8. After Yang (Kogonada)
I have a major weakness for small-scale science fiction, tales of robots exploring higher consciousness, and the work of Colin Farrell (who was also incredible in The Banshees of Inisherin this year). So After Yang was practically made for me, yet still, the director Kogonada’s second feature exceeded my expectations, finding new life in the familiar tale of a malfunctioning android. Buoyed by Kogonada’s whisper-quiet storytelling sensibility, After Yang delves into a future that’s neither dystopian nor utopian, in which a family is shattered by the loss of Yang (Justin H. Min), who is both a nanny and an artificial son of sorts to Jake ( Farrell) and Kyra (Jodie Turner-Smith). The emotional revelations build slowly but land with a thunderclap. (It also has the single best opening-credit sequence of any 2022 film.)
7. We’re All Going to the World’s Fair (Jane Schoenbrun)

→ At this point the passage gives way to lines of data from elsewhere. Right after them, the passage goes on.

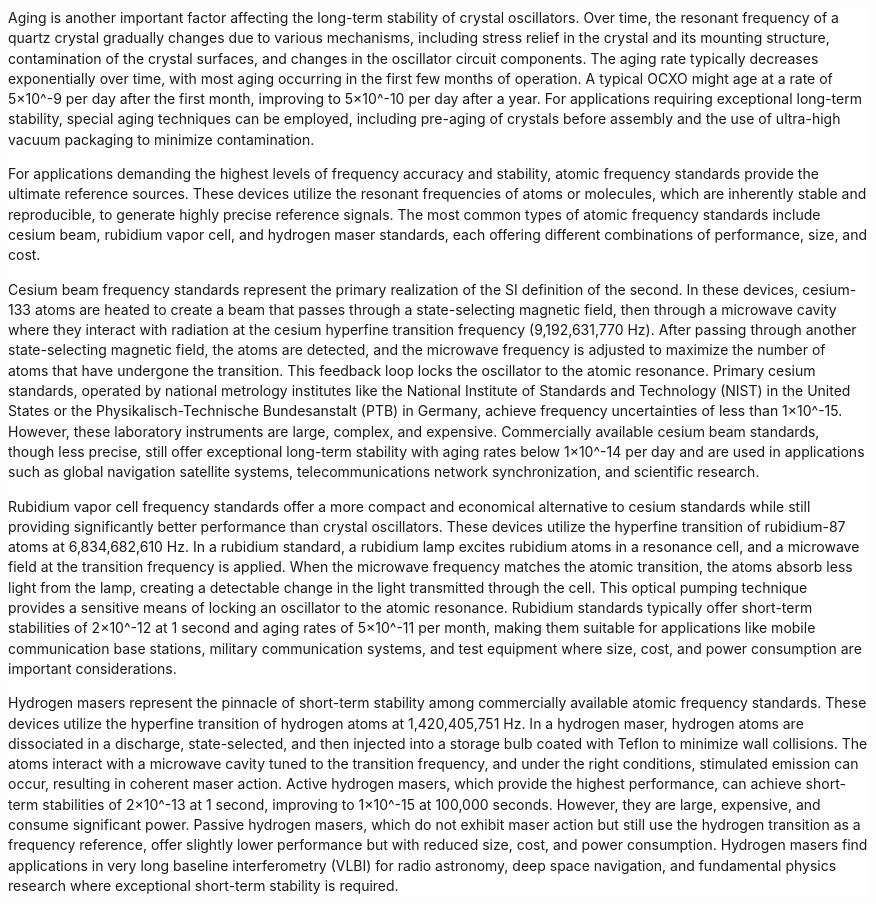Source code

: Aging is another important factor affecting the long-term stability of crystal oscillators. Over time, the resonant frequency of a quartz crystal gradually changes due to various mechanisms, including stress relief in the crystal and its mounting structure, contamination of the crystal surfaces, and changes in the oscillator circuit components. The aging rate typically decreases exponentially over time, with most aging occurring in the first few months of operation. A typical OCXO might age at a rate of 5×10^-9 per day after the first month, improving to 5×10^-10 per day after a year. For applications requiring exceptional long-term stability, special aging techniques can be employed, including pre-aging of crystals before assembly and the use of ultra-high vacuum packaging to minimize contamination.

For applications demanding the highest levels of frequency accuracy and stability, atomic frequency standards provide the ultimate reference sources. These devices utilize the resonant frequencies of atoms or molecules, which are inherently stable and reproducible, to generate highly precise reference signals. The most common types of atomic frequency standards include cesium beam, rubidium vapor cell, and hydrogen maser standards, each offering different combinations of performance, size, and cost.

Cesium beam frequency standards represent the primary realization of the SI definition of the second. In these devices, cesium-133 atoms are heated to create a beam that passes through a state-selecting magnetic field, then through a microwave cavity where they interact with radiation at the cesium hyperfine transition frequency (9,192,631,770 Hz). After passing through another state-selecting magnetic field, the atoms are detected, and the microwave frequency is adjusted to maximize the number of atoms that have undergone the transition. This feedback loop locks the oscillator to the atomic resonance. Primary cesium standards, operated by national metrology institutes like the National Institute of Standards and Technology (NIST) in the United States or the Physikalisch-Technische Bundesanstalt (PTB) in Germany, achieve frequency uncertainties of less than 1×10^-15. However, these laboratory instruments are large, complex, and expensive. Commercially available cesium beam standards, though less precise, still offer exceptional long-term stability with aging rates below 1×10^-14 per day and are used in applications such as global navigation satellite systems, telecommunications network synchronization, and scientific research.

Rubidium vapor cell frequency standards offer a more compact and economical alternative to cesium standards while still providing significantly better performance than crystal oscillators. These devices utilize the hyperfine transition of rubidium-87 atoms at 6,834,682,610 Hz. In a rubidium standard, a rubidium lamp excites rubidium atoms in a resonance cell, and a microwave field at the transition frequency is applied. When the microwave frequency matches the atomic transition, the atoms absorb less light from the lamp, creating a detectable change in the light transmitted through the cell. This optical pumping technique provides a sensitive means of locking an oscillator to the atomic resonance. Rubidium standards typically offer short-term stabilities of 2×10^-12 at 1 second and aging rates of 5×10^-11 per month, making them suitable for applications like mobile communication base stations, military communication systems, and test equipment where size, cost, and power consumption are important considerations.

Hydrogen masers represent the pinnacle of short-term stability among commercially available atomic frequency standards. These devices utilize the hyperfine transition of hydrogen atoms at 1,420,405,751 Hz. In a hydrogen maser, hydrogen atoms are dissociated in a discharge, state-selected, and then injected into a storage bulb coated with Teflon to minimize wall collisions. The atoms interact with a microwave cavity tuned to the transition frequency, and under the right conditions, stimulated emission can occur, resulting in coherent maser action. Active hydrogen masers, which provide the highest performance, can achieve short-term stabilities of 2×10^-13 at 1 second, improving to 1×10^-15 at 100,000 seconds. However, they are large, expensive, and consume significant power. Passive hydrogen masers, which do not exhibit maser action but still use the hydrogen transition as a frequency reference, offer slightly lower performance but with reduced size, cost, and power consumption. Hydrogen masers find applications in very long baseline interferometry (VLBI) for radio astronomy, deep space navigation, and fundamental physics research where exceptional short-term stability is required.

A film that feels like it crawled out of some dark corner of the internet, Schoenbrun’s debut narrative feature is one of the best movies I’ve ever seen about the experience of being too online—of clicking one page too deep or watching one video too many. It’s a quiet but still brain-curdling and frightening contemporary folktale about a lonely teenager named Casey (Anna Cobb), who embarks on an inscrutable viral phenomenon called the World’s Fair Challenge. Through Casey’s laptop footage and videos of other “players” around the world, Schoenbrun documents the way a virtual experiment can take on terrifying weight and drive users to unravel in unpredictable ways. In a year of great debuts, Schoenbrun’s is the best.